Measurement of electricity consumption
A power monitor (Cowell, model no.: PMB01) was placed in between the heating block (VWR, Thermal Shake lite) and the utilised power outlet to measure electricity consumption using either 96-well plates or Eppendorf tubes for 18 hours at 37°C. The measurements for both tubes (1.5 mL Eppendorf Protein LoBind, Eppendorf) and plates (PCR Plate, 96-well, low profile, non-skirted, 0.3 mL, Thermo Fisher Scientific) were separately conducted over the time frame of 18 hours, and replicated thrice in total.
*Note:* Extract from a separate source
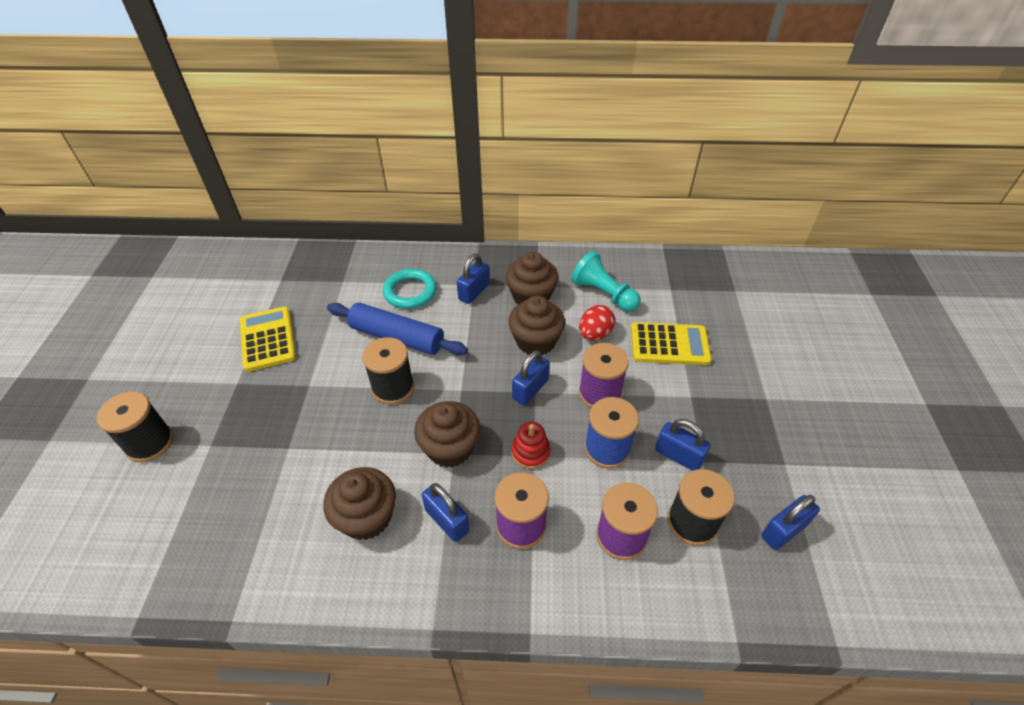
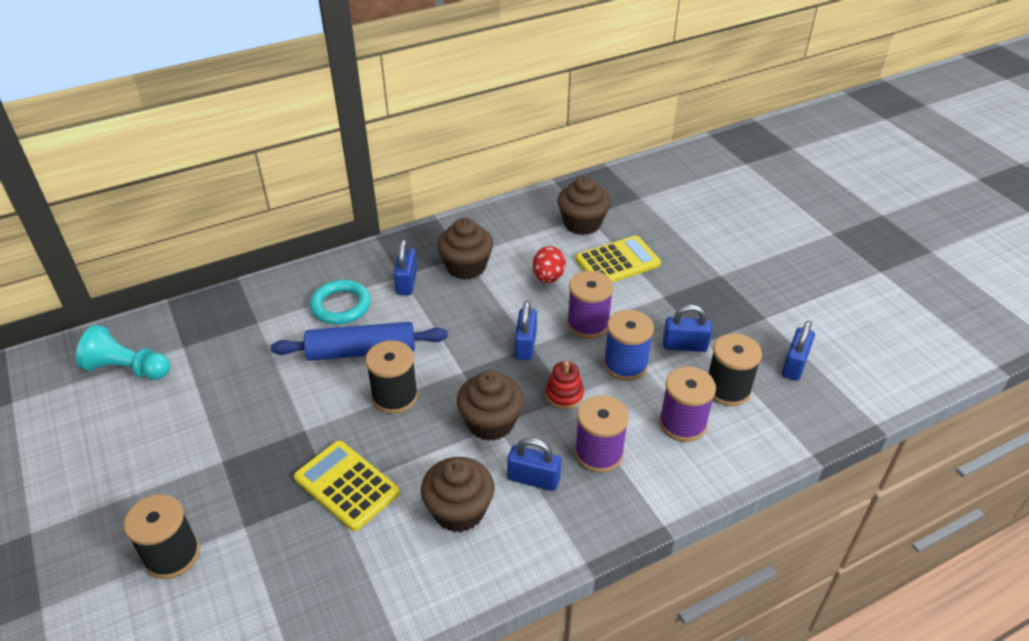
camera: 30 degrees left, 5 degrees down
yellow calculator [240,307,296,372] -> yellow calculator moved to [294,440,400,531]
brown cupcake [508,296,565,356] -> brown cupcake moved to [558,176,610,235]
turquoise pawn [571,251,641,312] -> turquoise pawn moved to [76,325,170,380]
Measurements started when the heating block had reached a stable temperature of 37°C. The maximum number of tubes, 40 units, were placed in the heating block with 100µL AmBic in each tube to imitate experiment conditions. Likewise, each well in the 96-well plate was filled with 100 µL AmBic. The emission intensity (gCO2eq; grams of carbon dioxide equivalent) was then calculated by alcesusing the kWh measured and gCO2eq/kWh values available through Electricity Maps for the dates on which our experiments were conducted. The gCO2eq/kWh values were obtained from various countries (Australia, Brazil, Germany, Denmark, France, Japan, the USA, and South Africa). With this selection, we hope to cover a range of countries where high-throughput palaeoproteomics facilities exist. Furthermore, countries differ significantly in the amount of carbon released for each unit of electricity consumed, the so-called carbon intensity, for example, due to the use of nuclear energy or largely completed transitions to wind and solar energy sources. The absolute impact of electricity consumption is therefore very different depending on the country, and our selection of countries aims to also cover this range of carbon intensities. Lastly, emission intensities were calculated for each tube and PCR plate well across the three digestion durations (18h, 6h, and 3h), and for each country included in the study.